Il Supremo, storia del boss che ha insanguinato la mia adolescenza
Una vita al servizio di un padrone, poi la ribellione e la successione. Il sangue degli ex amici sulle mani, la latitanza con la paura fottuta che quelli con cui dividevi anche il pane ti ammazzino. Letture colte e un fiuto per le persone. Segreti da custodire, luoghi inaccessibili come nascondiglio, vita grama e un potere di vita e di morte sterminato. Chi come me non conosceva fino in fondo la storia del boss di ’ndrangheta Pasquale Condello si divorerà il libro Il Supremo – Ascesa e caduta di un comandante del male di Andrea Ian Galli del Corriere della Sera e Giuseppe Lumia (Piemme), carramba con sconfinate palle nascoste sotto la divisa dei Ros.
L’educazione criminale di uno dei tanti (o pochi) Riina della ’ndrangheta, arrestato il 18 febbraio 2008 grazie a una capillare operazione di intelligence e di spionaggio vecchio stile, ha il merito di essere scritto meravigliosamente, con un rassicurante bollo «verità di Stato», e il conseguente demerito evidente di appiattire il finale su una verità giudiziaria forse troppo frettolosamente archiviata.

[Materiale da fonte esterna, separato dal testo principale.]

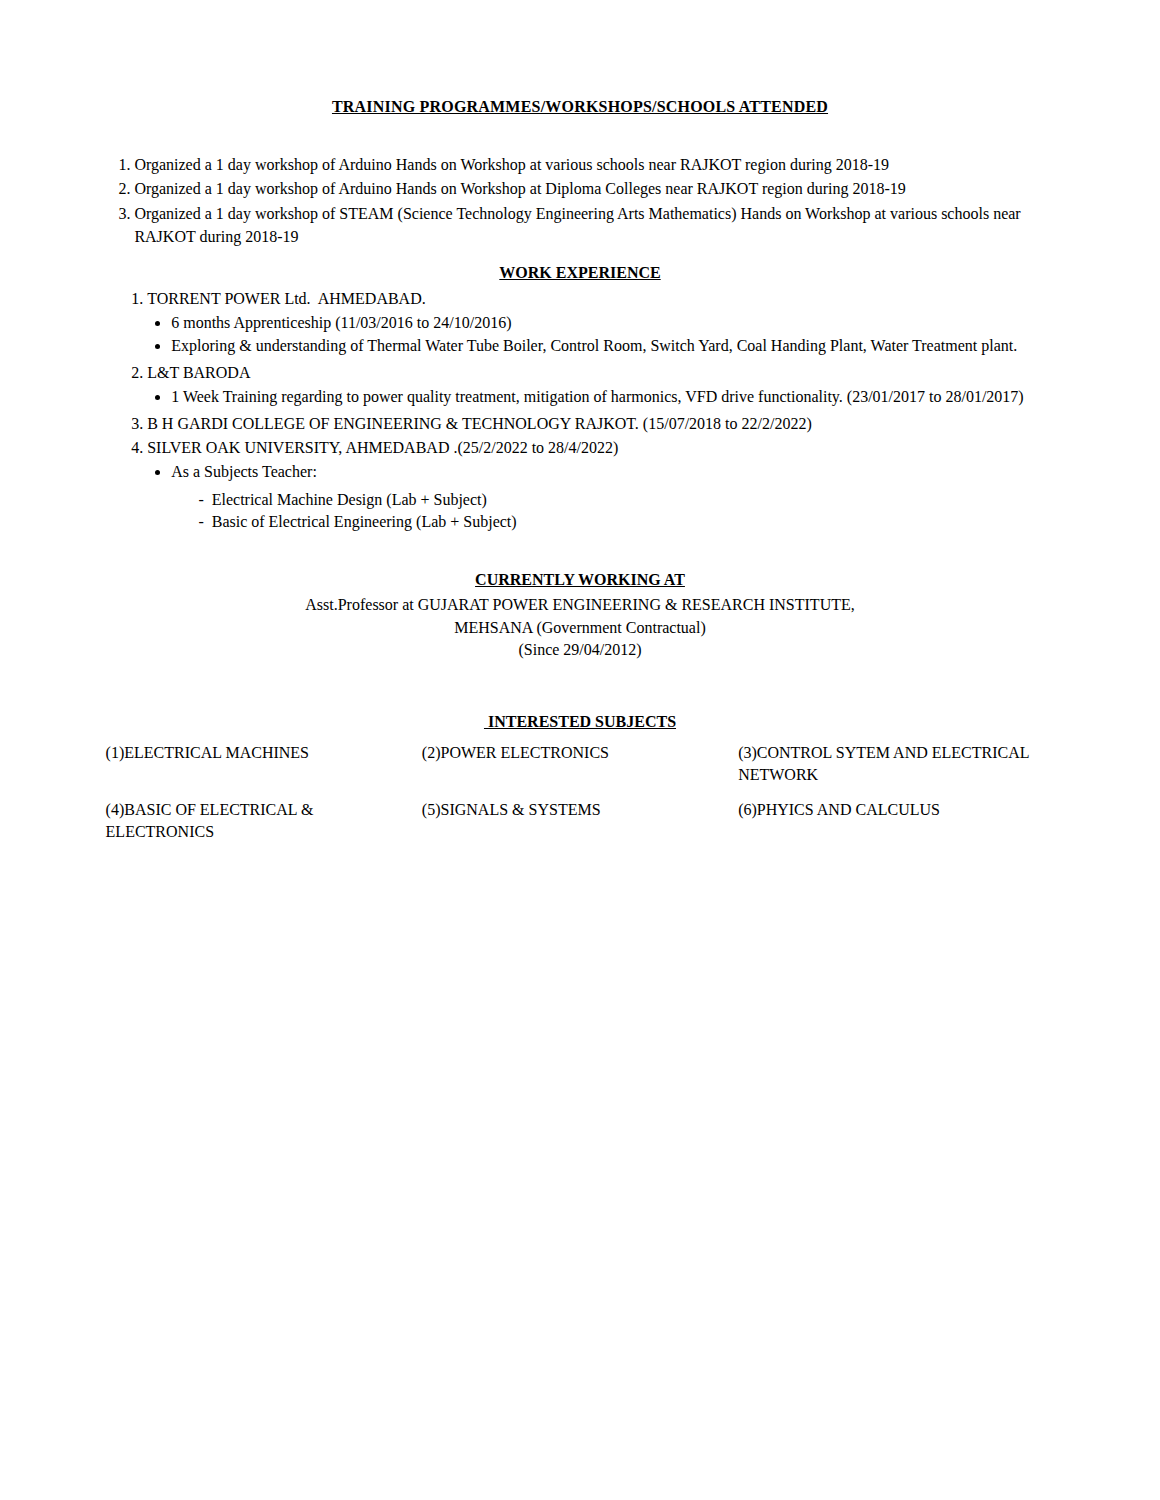TRAINING PROGRAMMES/WORKSHOPS/SCHOOLS ATTENDED
Organized a 1 day workshop of Arduino Hands on Workshop at various schools near RAJKOT region during 2018-19
Organized a 1 day workshop of Arduino Hands on Workshop at Diploma Colleges near RAJKOT region during 2018-19
Organized a 1 day workshop of STEAM (Science Technology Engineering Arts Mathematics) Hands on Workshop at various schools near RAJKOT during 2018-19
WORK EXPERIENCE
TORRENT POWER Ltd. AHMEDABAD.
6 months Apprenticeship (11/03/2016 to 24/10/2016)
Exploring & understanding of Thermal Water Tube Boiler, Control Room, Switch Yard, Coal Handing Plant, Water Treatment plant.
L&T BARODA
1 Week Training regarding to power quality treatment, mitigation of harmonics, VFD drive functionality. (23/01/2017 to 28/01/2017)
B H GARDI COLLEGE OF ENGINEERING & TECHNOLOGY RAJKOT. (15/07/2018 to 22/2/2022)
SILVER OAK UNIVERSITY, AHMEDABAD .(25/2/2022 to 28/4/2022)
As a Subjects Teacher:
- Electrical Machine Design (Lab + Subject)
- Basic of Electrical Engineering (Lab + Subject)
CURRENTLY WORKING AT
Asst.Professor at GUJARAT POWER ENGINEERING & RESEARCH INSTITUTE,
MEHSANA (Government Contractual)
(Since 29/04/2012)
INTERESTED SUBJECTS
| (1)ELECTRICAL MACHINES | (2)POWER ELECTRONICS | (3)CONTROL SYTEM AND ELECTRICAL NETWORK |
| (4)BASIC OF ELECTRICAL & ELECTRONICS | (5)SIGNALS & SYSTEMS | (6)PHYICS AND CALCULUS |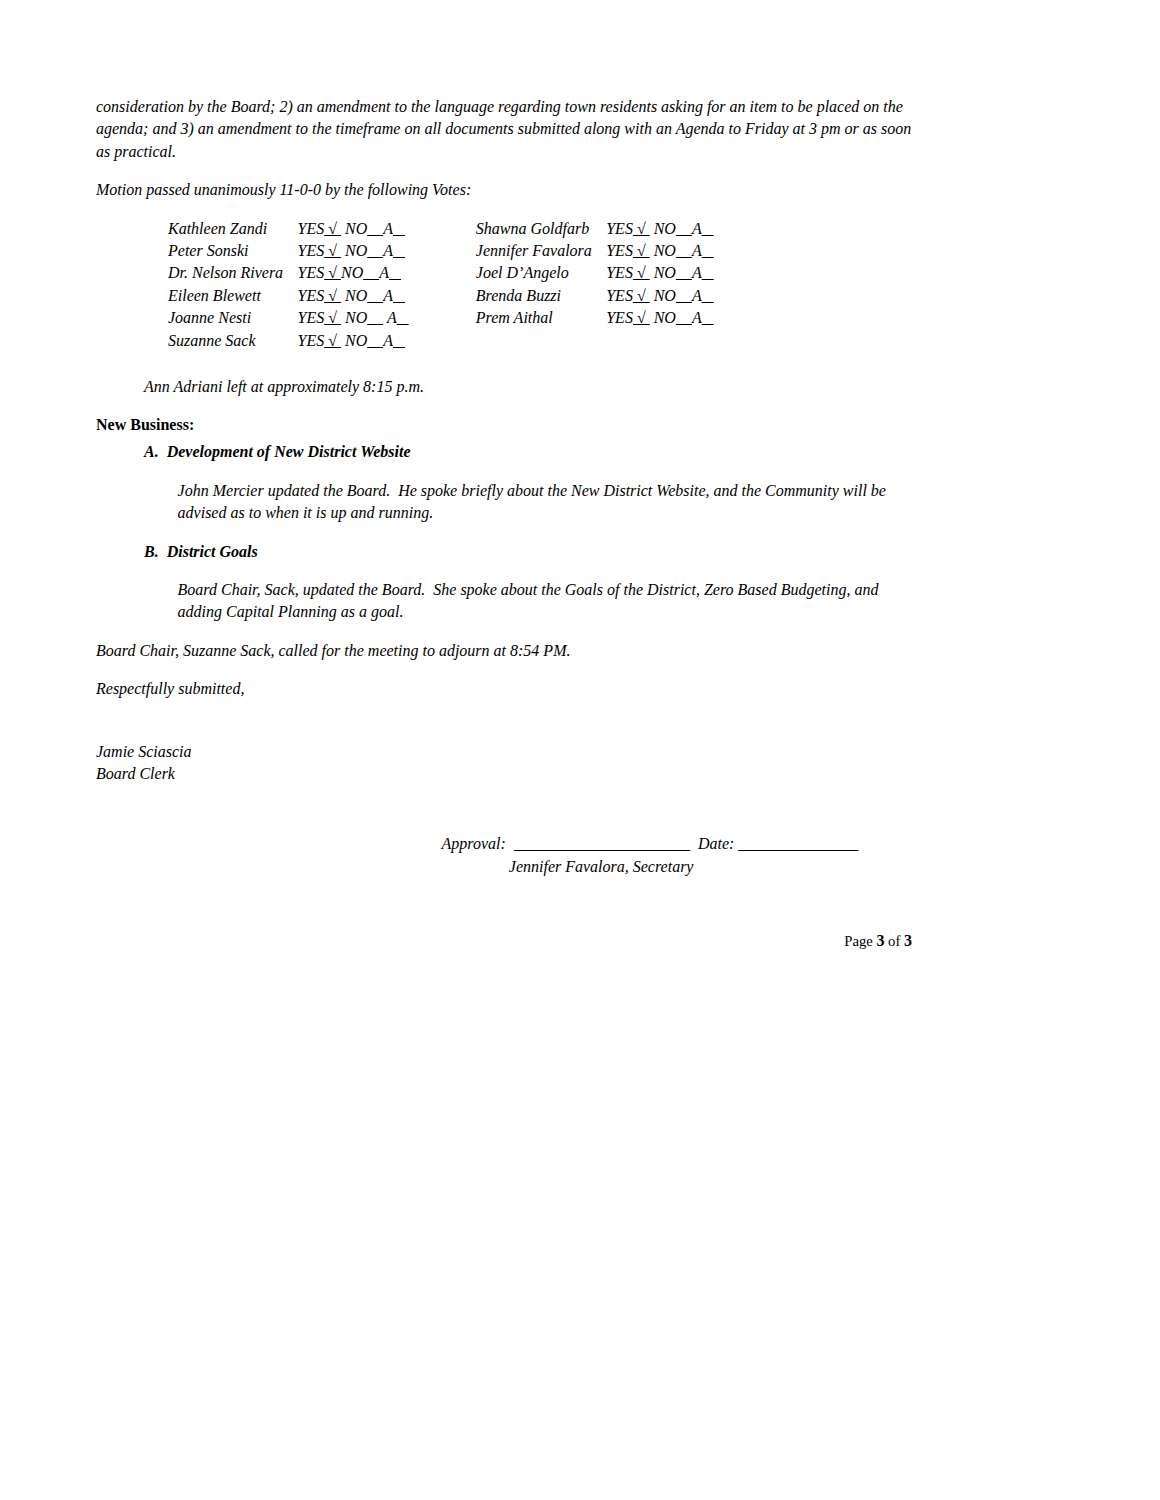consideration by the Board; 2) an amendment to the language regarding town residents asking for an item to be placed on the agenda; and 3) an amendment to the timeframe on all documents submitted along with an Agenda to Friday at 3 pm or as soon as practical.
Motion passed unanimously 11-0-0 by the following Votes:
| Kathleen Zandi | YES √ NO A | | Shawna Goldfarb | YES √ NO A |
| Peter Sonski | YES √ NO A | | Jennifer Favalora | YES √ NO A |
| Dr. Nelson Rivera | YES √ NO A | | Joel D’Angelo | YES √ NO A |
| Eileen Blewett | YES √ NO A | | Brenda Buzzi | YES √ NO A |
| Joanne Nesti | YES √ NO A | | Prem Aithal | YES √ NO A |
| Suzanne Sack | YES √ NO A | | | |
Ann Adriani left at approximately 8:15 p.m.
New Business:
A. Development of New District Website
John Mercier updated the Board. He spoke briefly about the New District Website, and the Community will be advised as to when it is up and running.
B. District Goals
Board Chair, Sack, updated the Board. She spoke about the Goals of the District, Zero Based Budgeting, and adding Capital Planning as a goal.
Board Chair, Suzanne Sack, called for the meeting to adjourn at 8:54 PM.
Respectfully submitted,
Jamie Sciascia
Board Clerk
Approval: ______________________ Date: _______________
Jennifer Favalora, Secretary
Page 3 of 3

Perché è vero che Condello ha dettato legge in riva allo Stretto, prima da guardia del corpo dei De Stefano e da killer della ’ndrangheta primordiale con l’omicidio del Patriarca don Antonio Macrì «il 20 gennaio 1975 alle 5 della sera» poi come carnefice della seconda guerra di ’ndrangheta che ha insanguinato la mia adolescenza, quando passavamo i pomeriggi a caccia del morto di turno da guardare e da schernire. E di omicidi eccellenti e sanguinari il libro ne racconta a iosa, senza risparmiare neanche un truculento particolare.
Ma è altrettanto vero che la sua cattura non ha che scalfito l’organizzazione criminale ormai più potente del mondo, come se il Supremo fosse ormai un inutile simulacro da consegnare alle guardie solo per sfamare l’infinita sete di giustizia di una terra martoriata e abbandonata, una medaglia da appuntarsi al petto di uno Stato colpevole che come un padre assente concede ai figli – di cui si è dimenticato da tempo – il lusso di un costosissimo regalo inaspettato, one shot, tanto per marcare il territorio. La verità probabilmente sta nel mezzo, e forse merita di restare custodita per sempre dietro il rigore di una divisa a cui si obbedisce tacendo. Come Condello ha fatto, prima di diventare il Supremo.